What is required >>
Pick out every line in the records that contains the word "than", matching case exactly, and copy each such line in full.

Data provided >>
__________________________________________________

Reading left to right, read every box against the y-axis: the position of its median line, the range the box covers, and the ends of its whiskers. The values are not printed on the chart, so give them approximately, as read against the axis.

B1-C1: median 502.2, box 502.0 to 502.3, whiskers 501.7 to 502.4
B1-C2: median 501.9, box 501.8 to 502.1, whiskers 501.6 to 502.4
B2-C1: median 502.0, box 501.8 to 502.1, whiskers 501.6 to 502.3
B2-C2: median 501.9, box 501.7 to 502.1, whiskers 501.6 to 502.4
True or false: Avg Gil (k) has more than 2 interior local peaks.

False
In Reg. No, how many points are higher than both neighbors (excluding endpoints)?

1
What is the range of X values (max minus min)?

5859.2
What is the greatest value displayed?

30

__________________________________________________

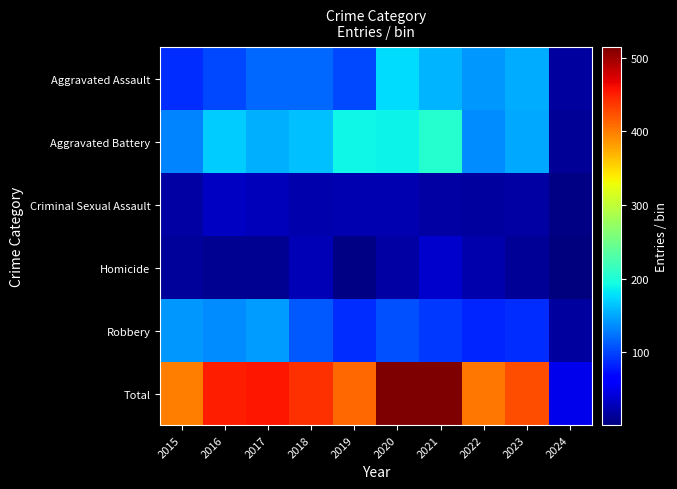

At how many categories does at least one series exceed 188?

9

__________________________________________________

Worked solution >>
True or false: Avg Gil (k) has more than 2 interior local peaks.
In Reg. No, how many points are higher than both neighbors (excluding endpoints)?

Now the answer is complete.